The purpose of our laws is to control people’s conduct, and that especially pertains to those in government, but as enforcement becomes intertwined with other governmental agencies, the enforcement over governmental actions can become lax, and the adherence to the laws that govern the government’s action gradually ends, even though the laws may still remain on the books.
Such has become the fate of some of the laws intended to control the transactions of local governments. Laws governing governments generally were enacted to assure local residents and state authorities that the local authorities are being financially honest, accountable and with verifiable means to assure continued adherence to those laws. However, when laws which require audits, separation of funds and approved referendums to change a charter ordinance are selectively ignored by local area governments the credibility of that governments is questioned. Local governments ignoring state statutes is a serious problem, that is compounded when those whose responsibility it is to prosecute them do not, but remain silent in the face of obvious violations of those laws.
In the City of Lake Geneva and in the Town of Linn state statutes have been ignored with nothing being done. The problem is even more serious than the laws that have been broken because it sets a pattern that opens the door to ignoring even more laws that are intended to control and restrict the authority of those running our local governments. The laws were enacted, often with penalties to assure compliance, because when they are ignored problems like the $100,000 library theft in the City of Lake Geneva, or the more recent salt scandal, happen all the time. The real depth of the corruption that those issues exposed were covered up, and the blame put on a couple of scapegoats, who got off lightly by keeping silent.
What good are laws that are ignored, unenforced and where violators are not properly prosecuted?

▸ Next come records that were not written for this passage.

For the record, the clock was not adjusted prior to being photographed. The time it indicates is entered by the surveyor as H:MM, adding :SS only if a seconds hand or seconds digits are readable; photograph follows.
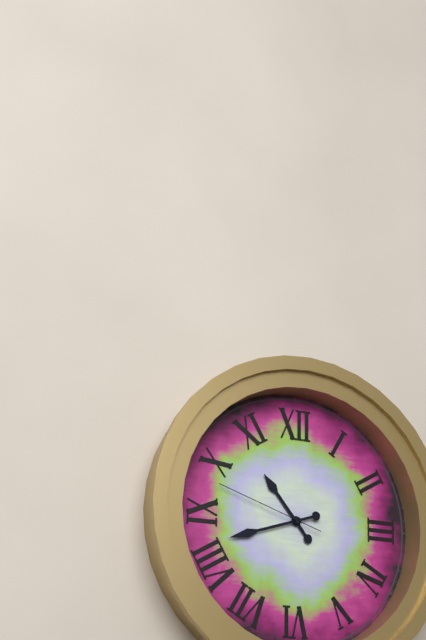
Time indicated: 10:42:48
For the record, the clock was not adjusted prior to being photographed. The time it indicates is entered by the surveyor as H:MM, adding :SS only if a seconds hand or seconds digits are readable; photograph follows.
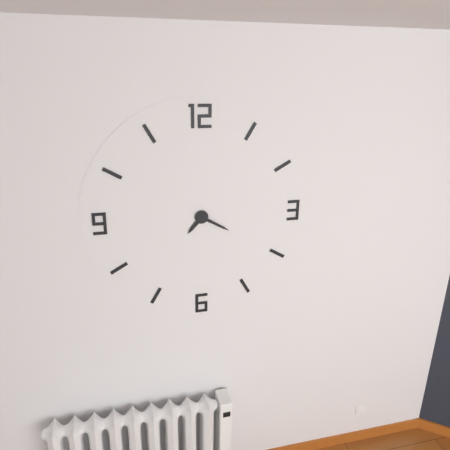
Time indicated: 7:20
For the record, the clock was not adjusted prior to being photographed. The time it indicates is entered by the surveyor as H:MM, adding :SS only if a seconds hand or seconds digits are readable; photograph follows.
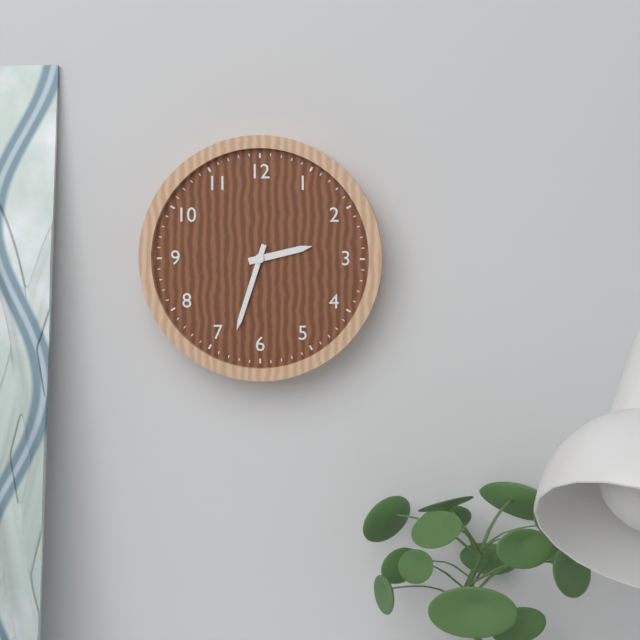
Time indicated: 2:33
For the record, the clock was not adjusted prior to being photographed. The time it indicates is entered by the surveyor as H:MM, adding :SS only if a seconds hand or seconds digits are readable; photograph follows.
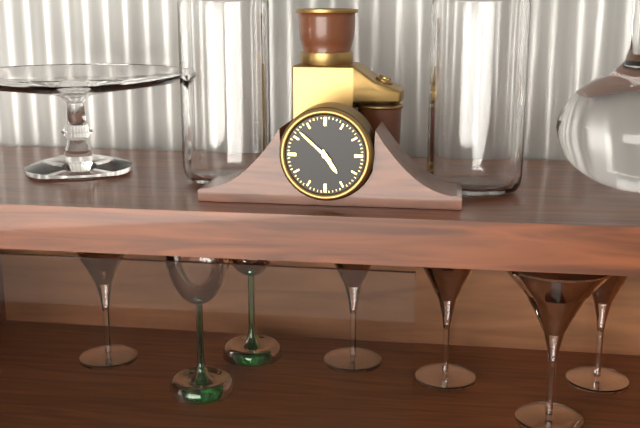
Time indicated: 4:52
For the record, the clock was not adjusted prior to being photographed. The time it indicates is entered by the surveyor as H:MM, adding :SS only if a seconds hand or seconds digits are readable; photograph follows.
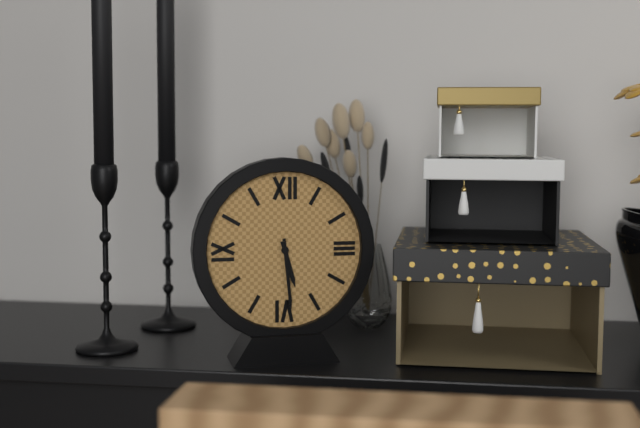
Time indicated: 5:29
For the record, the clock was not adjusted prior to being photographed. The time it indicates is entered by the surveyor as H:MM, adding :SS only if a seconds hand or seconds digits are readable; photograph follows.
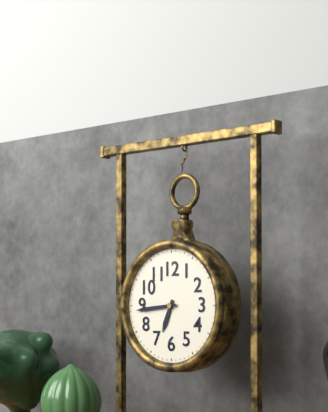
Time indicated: 6:44
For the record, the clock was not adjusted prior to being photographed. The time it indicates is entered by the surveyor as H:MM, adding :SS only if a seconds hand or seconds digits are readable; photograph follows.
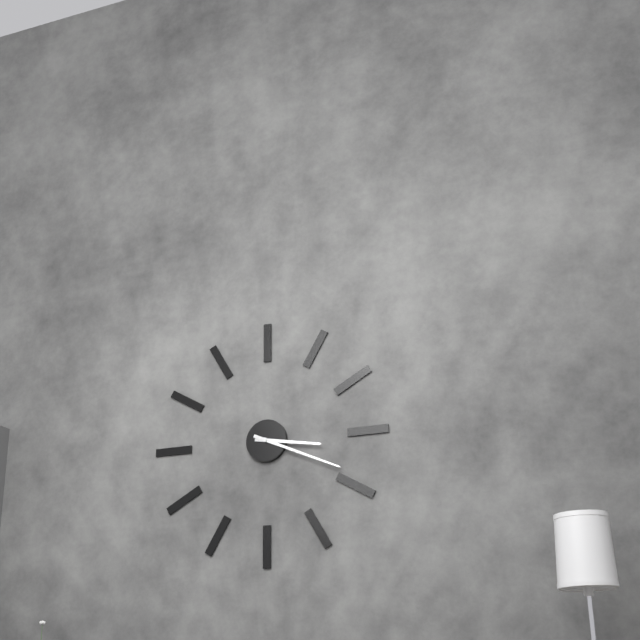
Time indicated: 3:19
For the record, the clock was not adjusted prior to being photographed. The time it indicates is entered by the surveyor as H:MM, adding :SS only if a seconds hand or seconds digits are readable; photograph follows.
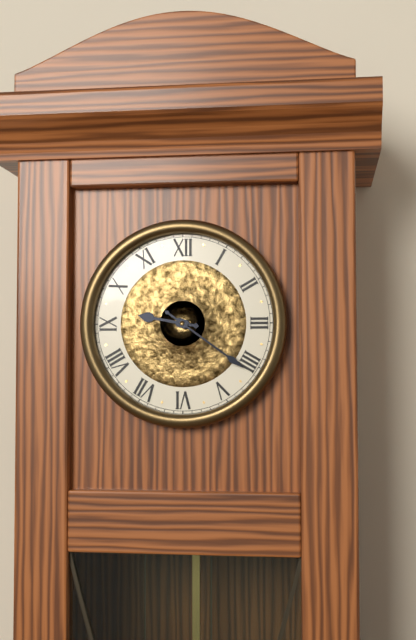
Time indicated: 9:21
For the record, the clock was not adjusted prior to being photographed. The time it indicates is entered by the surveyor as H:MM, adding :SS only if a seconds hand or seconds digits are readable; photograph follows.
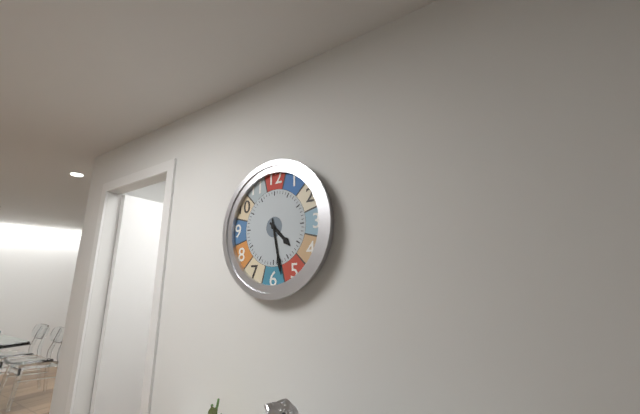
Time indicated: 4:28
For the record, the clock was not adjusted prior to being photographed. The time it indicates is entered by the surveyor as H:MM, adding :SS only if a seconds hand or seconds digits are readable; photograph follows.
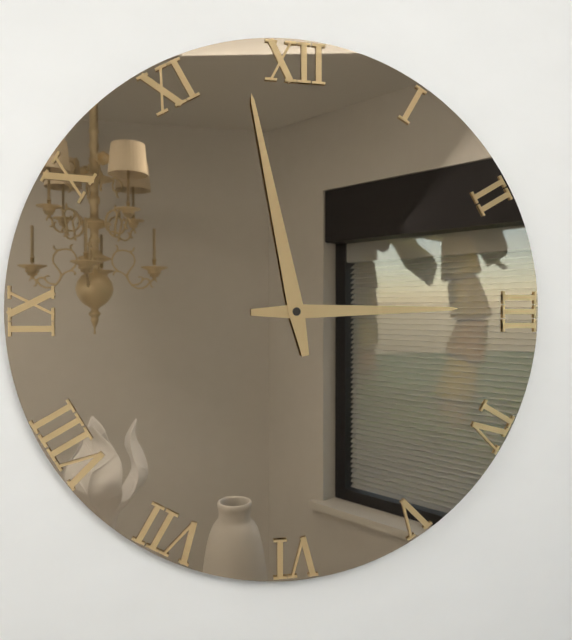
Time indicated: 2:58
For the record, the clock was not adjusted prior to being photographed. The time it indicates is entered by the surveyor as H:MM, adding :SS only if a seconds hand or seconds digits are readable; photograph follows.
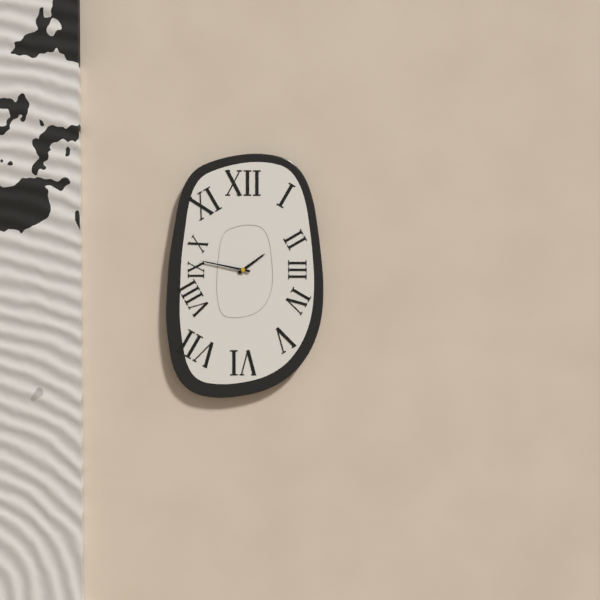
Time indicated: 1:47
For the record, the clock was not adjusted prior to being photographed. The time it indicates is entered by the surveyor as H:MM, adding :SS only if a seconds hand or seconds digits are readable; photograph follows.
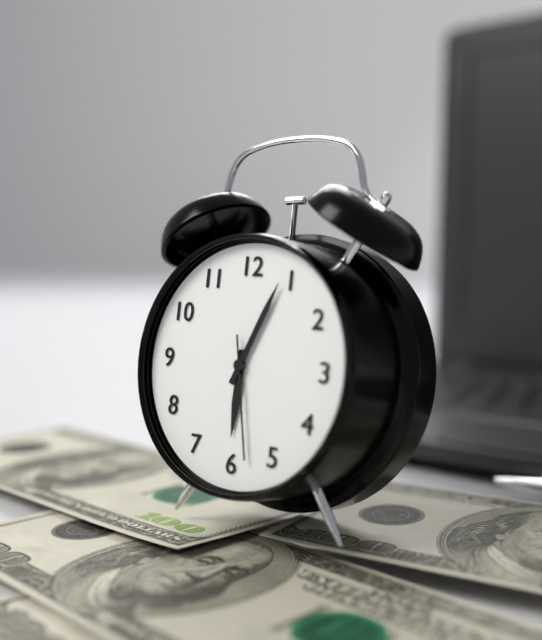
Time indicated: 6:04:28
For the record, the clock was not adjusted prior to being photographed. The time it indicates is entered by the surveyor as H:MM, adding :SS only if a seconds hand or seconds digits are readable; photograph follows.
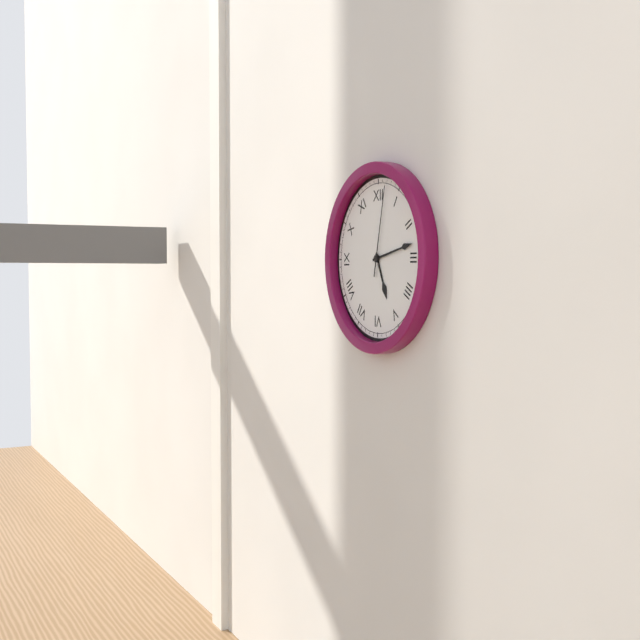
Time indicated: 5:13:02
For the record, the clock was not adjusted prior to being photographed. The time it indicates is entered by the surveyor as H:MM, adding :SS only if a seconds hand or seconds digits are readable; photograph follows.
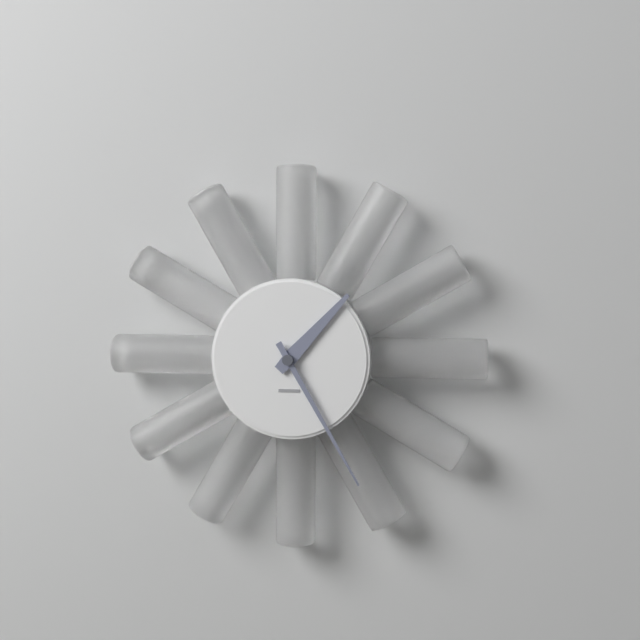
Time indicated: 1:25
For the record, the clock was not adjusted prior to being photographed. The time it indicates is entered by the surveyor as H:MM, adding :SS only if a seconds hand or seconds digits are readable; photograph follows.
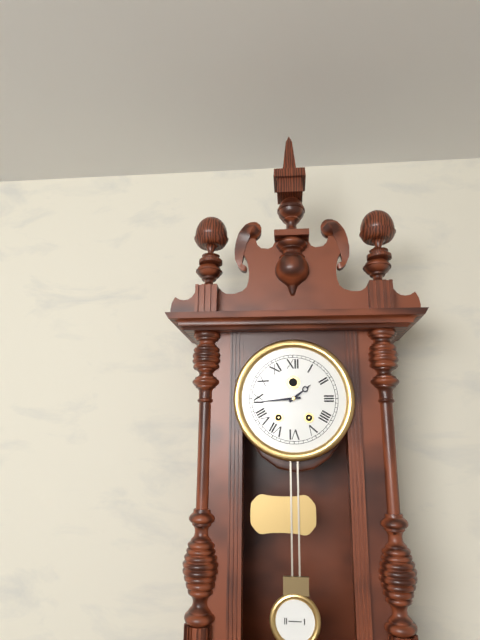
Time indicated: 1:44
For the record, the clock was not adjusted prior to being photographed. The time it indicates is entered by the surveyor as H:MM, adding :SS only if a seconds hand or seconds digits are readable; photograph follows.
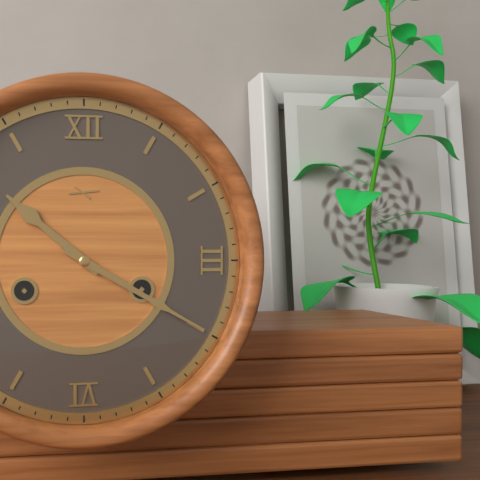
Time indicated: 10:20
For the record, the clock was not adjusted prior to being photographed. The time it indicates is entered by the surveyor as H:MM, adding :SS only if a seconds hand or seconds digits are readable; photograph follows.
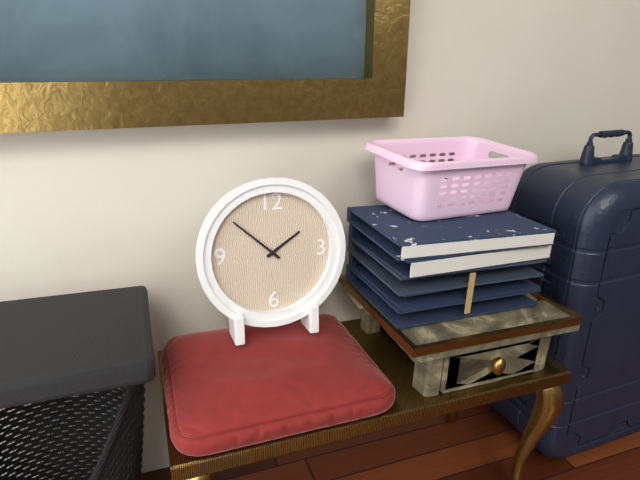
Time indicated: 1:52
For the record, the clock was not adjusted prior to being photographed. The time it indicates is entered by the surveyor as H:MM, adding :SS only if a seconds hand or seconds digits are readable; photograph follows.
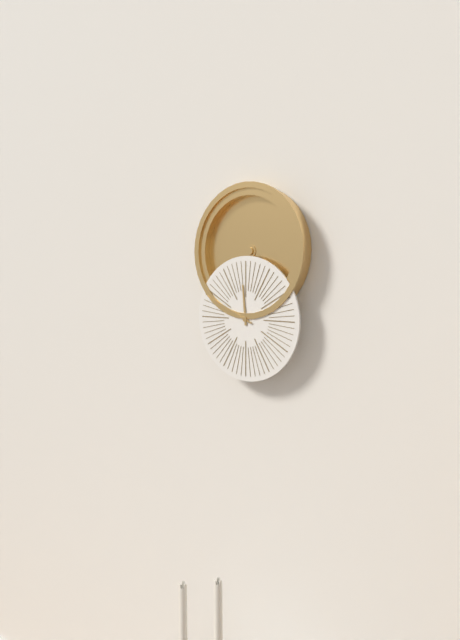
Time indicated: 11:49
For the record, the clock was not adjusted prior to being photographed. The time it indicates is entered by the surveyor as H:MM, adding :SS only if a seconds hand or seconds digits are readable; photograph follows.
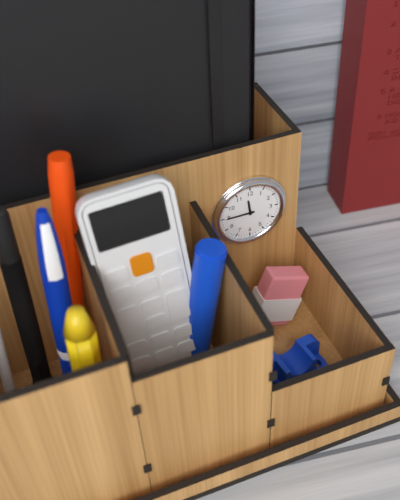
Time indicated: 11:45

The law requires the City of Lake Geneva to keep all transportation funds and transportation charges against the transportation fund in separate and segregated accounts, but that is not done. When auditors are questioned as to why it is not done, the city says other cities are doing the same thing. That is like saying cheating or theft is OK because others are doing it. For the Town of Linn, there are multiple intertwined State Statutes that appear to be violated in connection with the combined Clerk/Treasurer positions and required audits. Why does the City of Lake Geneva continue to comingle the transportation funds and not segregate them as required by law, and why does the Town of Linn appear to not comply with the State Statutes regarding the Clerk/Treasurer position?
The answer is they don’t have to comply because they know that neither the county nor the state will prosecute them for not following these laws. Why are these laws not enforced? The choice to enforce or to not enforce gives enforcement leverage over those on whom it could be enforced. What happens if one presses hard enough to have one of these laws enforced on government? Perhaps the government will solve the problem by changing the law and non-enforcement loses its influence. New leadership in both Town of Linn and Lake Geneva will certainly help minimize negative impact, but still, the letter of the law must be respected and followed.